Newsweek Profiles Jindal

(photo: CNS/Reuters)

In a new article about Louisiana’s Republican Gov. Bobby Jindal, Newsweek characterizes him as the GOP’s “Own Obama.”

That could be accurate, if one focuses primarily on the fact that like the president-elect, Jindal is young, articulate and a member of a minority.

But if the focus is on where the pair stand on life issues, the Catholic Jindal can be more accurately described as the anti-Obama.

The Newsweek article reports on the political buzz that Jindal, 37, is a leading candidate for the Republican nomination in 2012. Jindal insists he won’t run and instead will concentrate on winning reelection as Louisiana governor in 2011, an assurance Newsweek concludes is probably authentic.

But further down the road, Newsweek predicts, a presidential run could be a real possibility, given that Jindal is generating the same kind of enthusiasm among GOP leaders and Republican rank and file as Obama did among Democrats after his election to the U.S. Senate in 2004.

“Former House Speaker Newt Gingrich recently called him ‘the most transformative young governor in America,’” Newsweek reports. “Radio host Rush Limbaugh refers to him as ‘the next Ronald Reagan.’ John McCain eyed Jindal as a running mate, and Steve Schmidt, McCain’s chief strategist, told The Washington Post in November that ‘the question is not whether he’ll be president, but when he’ll be president — because he will be elected someday.’”
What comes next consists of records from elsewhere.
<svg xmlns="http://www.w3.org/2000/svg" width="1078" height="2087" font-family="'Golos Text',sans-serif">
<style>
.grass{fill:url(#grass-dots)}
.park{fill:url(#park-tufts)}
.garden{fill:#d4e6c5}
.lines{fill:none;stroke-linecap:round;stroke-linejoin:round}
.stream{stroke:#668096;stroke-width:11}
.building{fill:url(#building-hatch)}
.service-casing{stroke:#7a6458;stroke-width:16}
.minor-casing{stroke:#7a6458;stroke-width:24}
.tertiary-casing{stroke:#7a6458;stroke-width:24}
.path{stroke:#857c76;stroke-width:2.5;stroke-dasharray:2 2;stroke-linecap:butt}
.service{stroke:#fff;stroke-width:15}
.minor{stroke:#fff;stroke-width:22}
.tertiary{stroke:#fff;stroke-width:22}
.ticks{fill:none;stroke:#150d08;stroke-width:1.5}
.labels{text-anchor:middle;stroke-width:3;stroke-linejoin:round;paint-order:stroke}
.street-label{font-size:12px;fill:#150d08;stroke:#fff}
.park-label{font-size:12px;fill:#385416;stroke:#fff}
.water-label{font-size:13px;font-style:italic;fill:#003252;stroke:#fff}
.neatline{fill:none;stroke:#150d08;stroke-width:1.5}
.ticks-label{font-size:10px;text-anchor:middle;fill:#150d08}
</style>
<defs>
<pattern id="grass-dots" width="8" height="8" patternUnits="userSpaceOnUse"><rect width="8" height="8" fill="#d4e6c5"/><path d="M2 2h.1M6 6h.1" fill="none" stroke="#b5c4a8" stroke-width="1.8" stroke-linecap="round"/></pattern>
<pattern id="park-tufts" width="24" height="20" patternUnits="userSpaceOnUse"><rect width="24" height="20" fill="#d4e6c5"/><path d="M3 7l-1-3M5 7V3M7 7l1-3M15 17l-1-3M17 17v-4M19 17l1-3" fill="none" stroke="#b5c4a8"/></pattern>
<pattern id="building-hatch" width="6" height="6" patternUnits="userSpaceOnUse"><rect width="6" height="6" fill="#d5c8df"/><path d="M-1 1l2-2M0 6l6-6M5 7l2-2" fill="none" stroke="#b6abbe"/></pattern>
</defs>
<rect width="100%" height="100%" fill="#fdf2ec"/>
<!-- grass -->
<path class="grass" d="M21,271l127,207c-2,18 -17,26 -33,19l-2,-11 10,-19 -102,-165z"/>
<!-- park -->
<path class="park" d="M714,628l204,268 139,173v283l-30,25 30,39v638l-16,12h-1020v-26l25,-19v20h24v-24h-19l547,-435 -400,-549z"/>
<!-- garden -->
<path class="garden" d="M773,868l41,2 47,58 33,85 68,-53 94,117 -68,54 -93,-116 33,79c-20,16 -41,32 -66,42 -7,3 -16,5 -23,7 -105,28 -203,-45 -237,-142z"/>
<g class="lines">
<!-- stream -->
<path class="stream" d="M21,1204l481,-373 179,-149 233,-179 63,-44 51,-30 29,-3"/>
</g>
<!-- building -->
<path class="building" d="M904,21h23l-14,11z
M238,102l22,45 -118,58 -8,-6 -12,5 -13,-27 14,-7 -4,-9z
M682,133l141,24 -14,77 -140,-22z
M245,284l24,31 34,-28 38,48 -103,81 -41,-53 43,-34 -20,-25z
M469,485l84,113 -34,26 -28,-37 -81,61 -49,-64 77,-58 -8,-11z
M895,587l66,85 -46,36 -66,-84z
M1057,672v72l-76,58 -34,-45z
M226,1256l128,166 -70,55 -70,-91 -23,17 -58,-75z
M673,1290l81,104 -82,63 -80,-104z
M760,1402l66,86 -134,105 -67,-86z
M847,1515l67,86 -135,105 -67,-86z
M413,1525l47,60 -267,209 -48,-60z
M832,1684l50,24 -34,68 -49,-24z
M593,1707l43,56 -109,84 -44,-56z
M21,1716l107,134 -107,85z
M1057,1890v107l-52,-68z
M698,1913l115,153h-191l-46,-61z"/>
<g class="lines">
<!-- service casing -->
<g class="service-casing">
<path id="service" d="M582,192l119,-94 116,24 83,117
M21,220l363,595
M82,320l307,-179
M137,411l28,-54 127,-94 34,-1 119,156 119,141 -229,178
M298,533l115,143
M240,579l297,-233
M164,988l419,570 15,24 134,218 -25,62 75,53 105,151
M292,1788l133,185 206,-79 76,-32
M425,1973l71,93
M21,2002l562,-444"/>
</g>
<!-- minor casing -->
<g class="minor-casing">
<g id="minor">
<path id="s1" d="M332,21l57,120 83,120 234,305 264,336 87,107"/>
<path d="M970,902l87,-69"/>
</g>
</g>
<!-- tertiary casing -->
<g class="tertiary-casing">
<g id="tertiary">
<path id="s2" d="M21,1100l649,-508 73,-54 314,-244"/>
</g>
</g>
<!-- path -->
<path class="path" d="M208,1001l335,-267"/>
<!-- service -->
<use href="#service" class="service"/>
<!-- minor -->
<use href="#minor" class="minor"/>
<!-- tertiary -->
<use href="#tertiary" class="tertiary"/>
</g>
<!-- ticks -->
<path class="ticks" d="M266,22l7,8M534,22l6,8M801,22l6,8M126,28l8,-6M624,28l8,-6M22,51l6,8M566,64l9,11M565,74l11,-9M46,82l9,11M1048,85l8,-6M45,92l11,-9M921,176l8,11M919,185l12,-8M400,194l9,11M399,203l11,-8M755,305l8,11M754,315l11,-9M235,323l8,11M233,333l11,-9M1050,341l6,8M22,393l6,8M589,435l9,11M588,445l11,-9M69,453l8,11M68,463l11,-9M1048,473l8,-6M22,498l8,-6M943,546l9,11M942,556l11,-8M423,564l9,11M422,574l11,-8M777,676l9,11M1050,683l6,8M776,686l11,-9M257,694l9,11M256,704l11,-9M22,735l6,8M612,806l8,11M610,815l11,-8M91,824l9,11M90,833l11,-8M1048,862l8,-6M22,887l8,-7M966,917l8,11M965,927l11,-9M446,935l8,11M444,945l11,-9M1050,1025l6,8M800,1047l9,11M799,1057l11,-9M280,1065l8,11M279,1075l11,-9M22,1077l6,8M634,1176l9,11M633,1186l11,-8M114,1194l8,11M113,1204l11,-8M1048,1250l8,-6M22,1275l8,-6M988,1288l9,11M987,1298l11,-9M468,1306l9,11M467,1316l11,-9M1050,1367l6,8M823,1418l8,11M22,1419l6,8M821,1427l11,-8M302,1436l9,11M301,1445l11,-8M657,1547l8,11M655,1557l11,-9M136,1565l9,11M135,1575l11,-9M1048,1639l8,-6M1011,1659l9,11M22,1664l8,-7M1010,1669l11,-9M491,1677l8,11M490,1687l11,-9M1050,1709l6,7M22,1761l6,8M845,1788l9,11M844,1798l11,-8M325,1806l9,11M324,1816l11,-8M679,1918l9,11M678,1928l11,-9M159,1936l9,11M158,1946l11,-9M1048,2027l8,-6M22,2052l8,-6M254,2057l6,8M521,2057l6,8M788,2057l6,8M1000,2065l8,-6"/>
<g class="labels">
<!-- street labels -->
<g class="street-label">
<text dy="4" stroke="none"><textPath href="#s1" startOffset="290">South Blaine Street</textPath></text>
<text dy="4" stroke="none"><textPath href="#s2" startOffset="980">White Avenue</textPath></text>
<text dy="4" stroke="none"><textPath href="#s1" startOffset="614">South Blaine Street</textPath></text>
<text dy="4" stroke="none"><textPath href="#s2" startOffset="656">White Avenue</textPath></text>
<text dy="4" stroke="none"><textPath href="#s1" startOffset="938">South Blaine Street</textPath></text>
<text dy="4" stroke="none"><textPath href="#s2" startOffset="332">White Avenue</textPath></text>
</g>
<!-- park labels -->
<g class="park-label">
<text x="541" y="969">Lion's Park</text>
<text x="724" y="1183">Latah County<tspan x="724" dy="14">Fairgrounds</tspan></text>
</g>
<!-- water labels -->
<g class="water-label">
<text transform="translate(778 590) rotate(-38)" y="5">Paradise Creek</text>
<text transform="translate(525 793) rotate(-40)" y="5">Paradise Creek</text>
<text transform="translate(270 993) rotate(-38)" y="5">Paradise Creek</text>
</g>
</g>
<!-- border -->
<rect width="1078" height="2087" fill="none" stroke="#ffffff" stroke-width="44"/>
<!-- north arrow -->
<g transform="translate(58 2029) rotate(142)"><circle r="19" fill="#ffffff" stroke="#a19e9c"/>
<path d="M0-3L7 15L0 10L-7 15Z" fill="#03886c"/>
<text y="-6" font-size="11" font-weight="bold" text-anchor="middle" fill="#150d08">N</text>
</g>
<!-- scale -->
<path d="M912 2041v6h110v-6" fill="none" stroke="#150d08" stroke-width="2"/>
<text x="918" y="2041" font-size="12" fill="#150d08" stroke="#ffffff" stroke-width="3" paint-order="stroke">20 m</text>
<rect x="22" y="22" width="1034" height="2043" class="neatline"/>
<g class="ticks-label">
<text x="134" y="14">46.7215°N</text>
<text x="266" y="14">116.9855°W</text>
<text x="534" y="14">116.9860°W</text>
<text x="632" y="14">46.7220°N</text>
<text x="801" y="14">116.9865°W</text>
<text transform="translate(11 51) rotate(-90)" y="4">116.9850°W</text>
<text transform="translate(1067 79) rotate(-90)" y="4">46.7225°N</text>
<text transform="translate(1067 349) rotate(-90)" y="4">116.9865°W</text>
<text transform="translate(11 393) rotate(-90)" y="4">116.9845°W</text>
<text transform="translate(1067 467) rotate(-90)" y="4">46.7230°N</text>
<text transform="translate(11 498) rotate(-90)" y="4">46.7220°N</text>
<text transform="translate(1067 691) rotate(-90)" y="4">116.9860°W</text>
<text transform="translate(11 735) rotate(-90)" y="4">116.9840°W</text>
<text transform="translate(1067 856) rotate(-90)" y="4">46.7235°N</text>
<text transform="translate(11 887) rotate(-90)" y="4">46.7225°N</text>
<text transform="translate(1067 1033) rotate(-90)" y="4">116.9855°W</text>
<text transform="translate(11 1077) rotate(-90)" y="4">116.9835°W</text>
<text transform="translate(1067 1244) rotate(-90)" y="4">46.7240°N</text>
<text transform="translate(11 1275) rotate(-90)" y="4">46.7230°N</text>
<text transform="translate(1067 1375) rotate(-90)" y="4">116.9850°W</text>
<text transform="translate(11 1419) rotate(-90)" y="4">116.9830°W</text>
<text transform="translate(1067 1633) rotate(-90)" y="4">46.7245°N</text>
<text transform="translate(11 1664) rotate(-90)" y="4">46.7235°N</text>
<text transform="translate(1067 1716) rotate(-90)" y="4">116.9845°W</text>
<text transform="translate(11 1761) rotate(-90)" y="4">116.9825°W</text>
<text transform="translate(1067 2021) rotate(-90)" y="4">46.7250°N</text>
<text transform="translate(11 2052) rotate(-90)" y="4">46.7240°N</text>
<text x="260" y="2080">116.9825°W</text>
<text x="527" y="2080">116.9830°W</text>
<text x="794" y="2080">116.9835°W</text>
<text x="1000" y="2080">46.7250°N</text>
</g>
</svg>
But when it comes to abortion, Jindal stands in stark contrast to Obama’s extreme pro-abortion advocacy. Raised a Hindu but introduced to the Bible by an evangelical friend at the age of 12, Jindal ultimately converted to Catholicism as a university student after concluding Protestantism lacks “spiritual cogency.”

And Jindal is no cafeteria Catholic, Newsweek notes. The article dwells at length on the depth of the Louisiana governor’s commitment to his faith, and according to the magazine, “his deeply Catholic views, including a ‘100 percent’ opposition to abortion ‘with no exceptions’ for rape, incest or health of the mother, undoubtedly anger more voters than they attract.”

Newsweek’s assessment that Jindal’s uncompromising pro-life commitment is a political liability is highly debatable. But there’s no debating Jindal’s fearlessness in supporting Church teachings, whether or not they play well politically or with the national media.

And it’s just about impossible to imagine Obama ever saying something similar to this comment of Jindal’s, as quoted by Newsweek: “If I wanted the aesthetics without the inconvenient morality,” he wrote in 1998, “I could become Episcopalian.”